[Reading passage]
— Start —

#hippy girls

LIVE

We spend our whole days moving. Scenes and images flitting past us in a blur of motion, trying to ingrain as many sights and sounds into our memories as we can. So much to take in, so many moments to keep.⁣ So when we finally settle down for the day, on whatever nameless piece of land, or road, or body of water we find, I like to sit with myself, and just be.⁣

I listen to the sounds of birds or bells or the cry of the muezzin, I watch the sky fade from blue into purple then from fiery gold into black, like the extinguished flames of a fire. If it’s cold I’ll wrap a blanket round my legs to sit in the doorway for as long as I can stand until the night air creeps indoors and I am forced to close it. This silence allows me to take it all in, to digest the many experiences a life of travel hands me like gifts.⁣

I wouldn’t want to waste one second of the time we’re on the road, this time we’ve worked so hard to earn, and this is my small way in which to appreciate it all. My memories are worth more than all the money I could earn, pressed safely between the pages of a book and encapsulated in photographs forever.

— End —

[Exercise details] Could you retype, word for word, the stretch of the travel passage above that begins with "I listen to" and ends with "in photographs forever."?

[Data shown]

— Start —

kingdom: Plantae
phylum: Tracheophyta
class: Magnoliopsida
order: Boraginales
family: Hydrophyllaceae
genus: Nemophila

— End —
— Start —

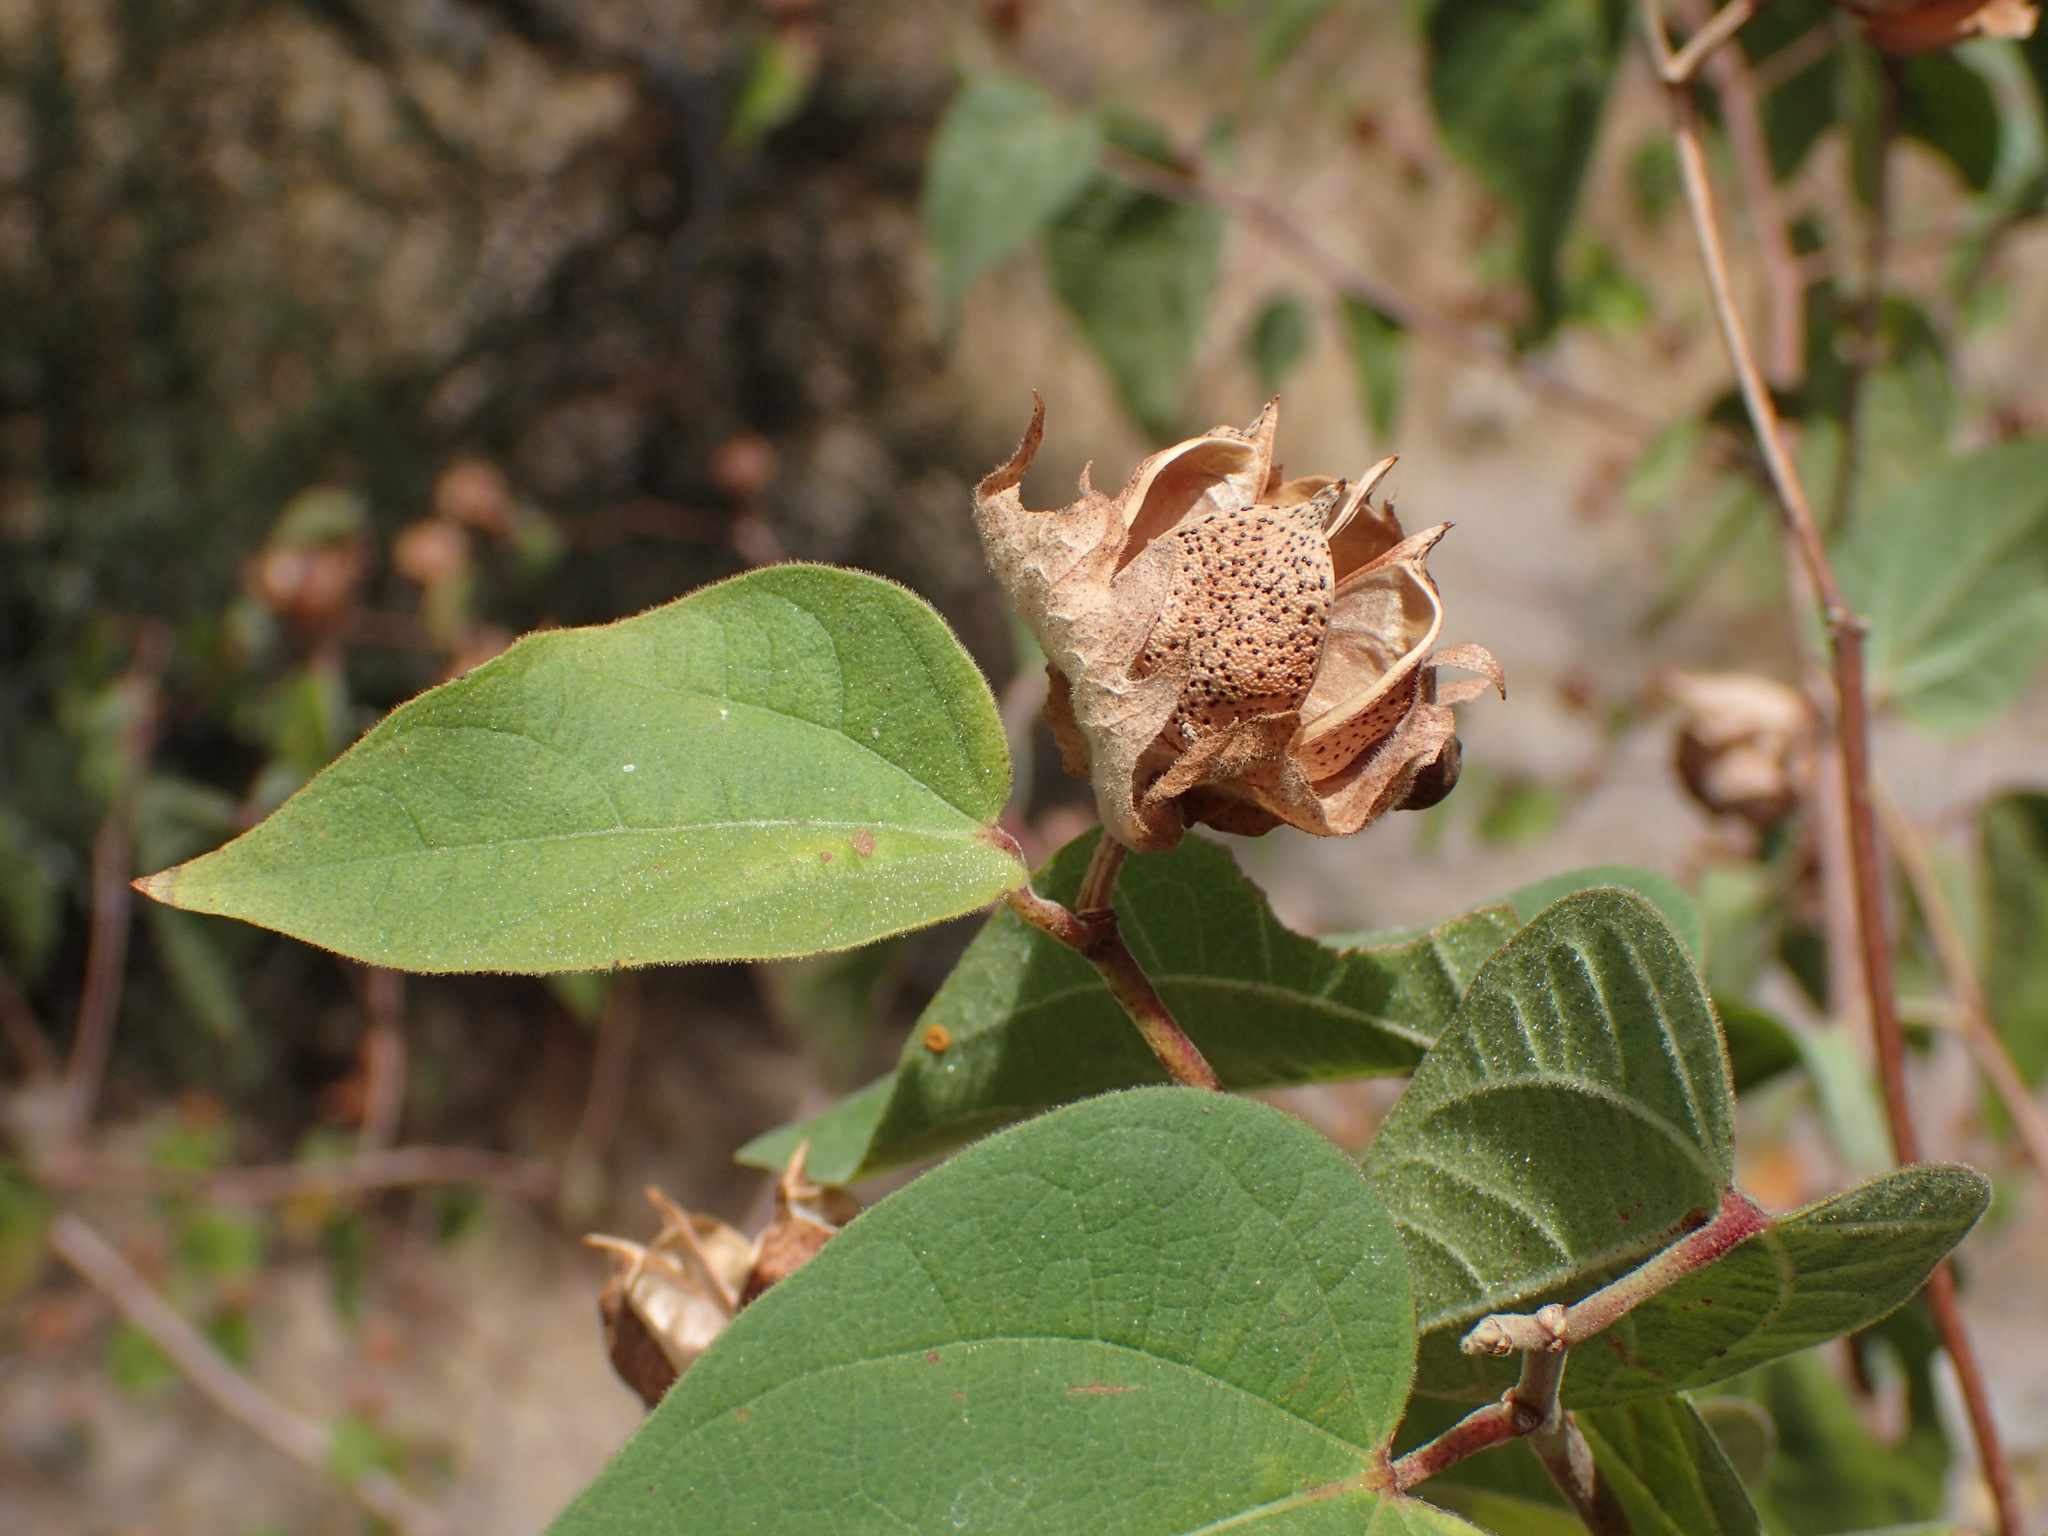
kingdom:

— End —

[Result of the task]
I listen to the sounds of birds or bells or the cry of the muezzin, I watch the sky fade from blue into purple then from fiery gold into black, like the extinguished flames of a fire. If it’s cold I’ll wrap a blanket round my legs to sit in the doorway for as long as I can stand until the night air creeps indoors and I am forced to close it. This silence allows me to take it all in, to digest the many experiences a life of travel hands me like gifts.⁣

I wouldn’t want to waste one second of the time we’re on the road, this time we’ve worked so hard to earn, and this is my small way in which to appreciate it all. My memories are worth more than all the money I could earn, pressed safely between the pages of a book and encapsulated in photographs forever.